I'm looking to perform a kernel density estimation on a set of 40 locations. At first I used LSCV as the bandwidth, however it seems to have oversmoothed the data, creating high densities in areas it shouldn't.
I've been looking around for information on which bandwidths are the best to use in which situations but am struggling. Does anyone know of a resource which explains this well?
Basically I'm hoping to find a bandwidth option which won't oversmooth the data as LSCV has and then be able justify my choice from the literature.
In general I think jbowman has it right. You either use a generic method for smoothing (minimizing the degree to which you are inserting your own bias as to how things should look) or you pick something that conveys the message you think it should convey. So if you reject the first then picking bandwidths is just fine. If you want to be a little less assertive, there are plenty of articles that show a four frame graphic with the same data plotted with 1/4, 1/2, 1, and 2km bandwidths. This lets the user see how the choices affect the interpretation (obviously you should pick the units and breaks that make sense for your problem).

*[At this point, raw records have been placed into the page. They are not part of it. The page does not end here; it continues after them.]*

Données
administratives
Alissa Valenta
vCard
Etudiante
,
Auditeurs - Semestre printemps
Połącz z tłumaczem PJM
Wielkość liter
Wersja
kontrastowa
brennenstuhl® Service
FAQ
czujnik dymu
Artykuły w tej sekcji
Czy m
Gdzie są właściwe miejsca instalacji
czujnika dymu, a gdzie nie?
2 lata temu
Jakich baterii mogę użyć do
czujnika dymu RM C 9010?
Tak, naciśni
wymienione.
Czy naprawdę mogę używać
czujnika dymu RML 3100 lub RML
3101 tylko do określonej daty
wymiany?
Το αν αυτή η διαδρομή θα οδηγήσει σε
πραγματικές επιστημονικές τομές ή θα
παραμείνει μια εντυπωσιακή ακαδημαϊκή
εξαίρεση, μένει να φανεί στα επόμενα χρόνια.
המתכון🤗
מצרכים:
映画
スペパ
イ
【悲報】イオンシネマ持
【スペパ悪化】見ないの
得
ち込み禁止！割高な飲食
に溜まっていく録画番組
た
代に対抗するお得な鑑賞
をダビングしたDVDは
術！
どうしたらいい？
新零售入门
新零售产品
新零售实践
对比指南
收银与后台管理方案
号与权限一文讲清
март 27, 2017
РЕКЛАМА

Alternatively, you may want to begin with the data. Why does it need smoothing? Were all the points on a city block assigned to the nearest intersection? Was the GPS only accurate to within +/- 10 meters? Are there irregularities in the data collection that show up as outliers? Smoothing is typically a process to mitigate these issues so choosing a bandwidth consistent with a city block, 20 meters, or the units of observation may all be readily defensible choices without resorting to a specific literature.

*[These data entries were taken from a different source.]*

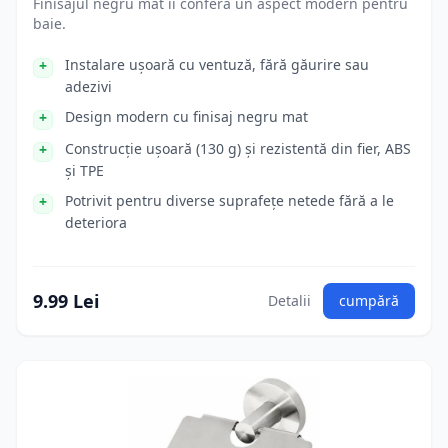
Finisajul negru mat îi conferă un aspect modern pentru
baie.
Instalare ușoară cu ventuză, fără găurire sau
adezivi
Design modern cu finisaj negru mat
Construcție ușoară (130 g) și rezistentă din fier, ABS
și TPE
Potrivit pentru diverse suprafețe netede fără a le
deteriora
9.99 Lei
Detalii
cumpără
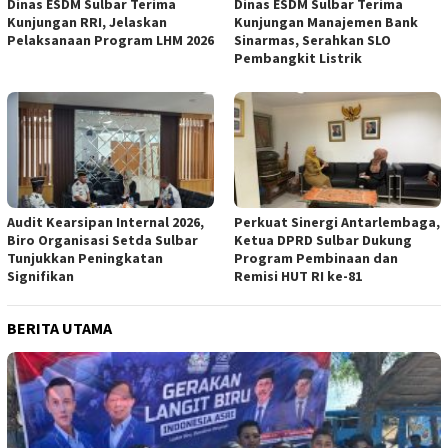
Dinas ESDM Sulbar Terima
Dinas ESDM Sulbar Terima
Kunjungan RRI, Jelaskan
Kunjungan Manajemen Bank
Pelaksanaan Program LHM 2026
Sinarmas, Serahkan SLO
Pembangkit Listrik
Audit Kearsipan Internal 2026,
Perkuat Sinergi Antarlembaga,
Biro Organisasi Setda Sulbar
Ketua DPRD Sulbar Dukung
Tunjukkan Peningkatan
Program Pembinaan dan
Signifikan
Remisi HUT RI ke-81
BERITA UTAMA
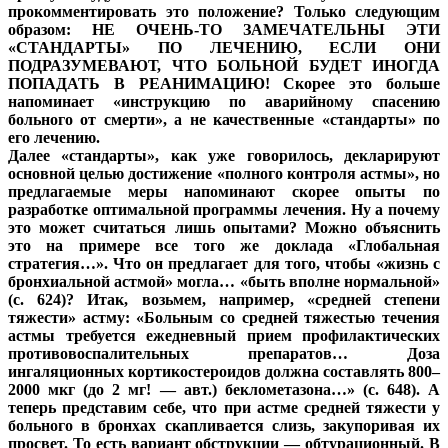
прокомментировать это положение? Только следующим
образом: НЕ ОЧЕНЬ-ТО ЗАМЕЧАТЕЛЬНЫ ЭТИ
«СТАНДАРТЫ» ПО ЛЕЧЕНИЮ, ЕСЛИ ОНИ
ПОДРАЗУМЕВАЮТ, ЧТО БОЛЬНОЙ БУДЕТ ИНОГДА
ПОПАДАТЬ В РЕАНИМАЦИЮ! Скорее это больше
напоминает «инструкцию по аварийному спасению
больного от смерти», а не качественные «стандарты» по
его лечению.
Далее «стандарты», как уже говорилось, декларируют
основной целью достижение «полного контроля астмы», но
предлагаемые меры напоминают скорее опыты по
разработке оптимальной программы лечения. Ну а почему
это может считаться лишь опытами? Можно объяснить
это на примере все того же доклада «Глобальная
стратегия…». Что он предлагает для того, чтобы «жизнь с
бронхиальной астмой» могла… «быть вполне нормальной»
(с. 624)? Итак, возьмем, например, «средней степени
тяжести» астму: «Больным со средней тяжестью течения
астмы требуется ежедневный прием профилактических
противовоспалительных препаратов… Доза
ингаляционных кортикостероидов должна составлять 800–
2000 мкг (до 2 мг! — авт.) беклометазона…» (с. 648). А
теперь представим себе, что при астме средней тяжести у
больного в бронхах скапливается слизь, закупоривая их
просвет. То есть вариант обструкции — обтурационный. В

Another line of thought that comes to mind is your statement that high densities are occurring in a place that they shouldn't through oversmoothing. This suggests that the smoothing process is indicating connectivity between two proximate regions where connectivity should not exist. This often occurs when places are physically near but separated (as by a highway or river). You didn't specify the software you are using for your analysis, but I know several of the tools out there allow you to delineate areas where density calculations should not spill over (I am pretty sure the spatstat package in R permits this for example).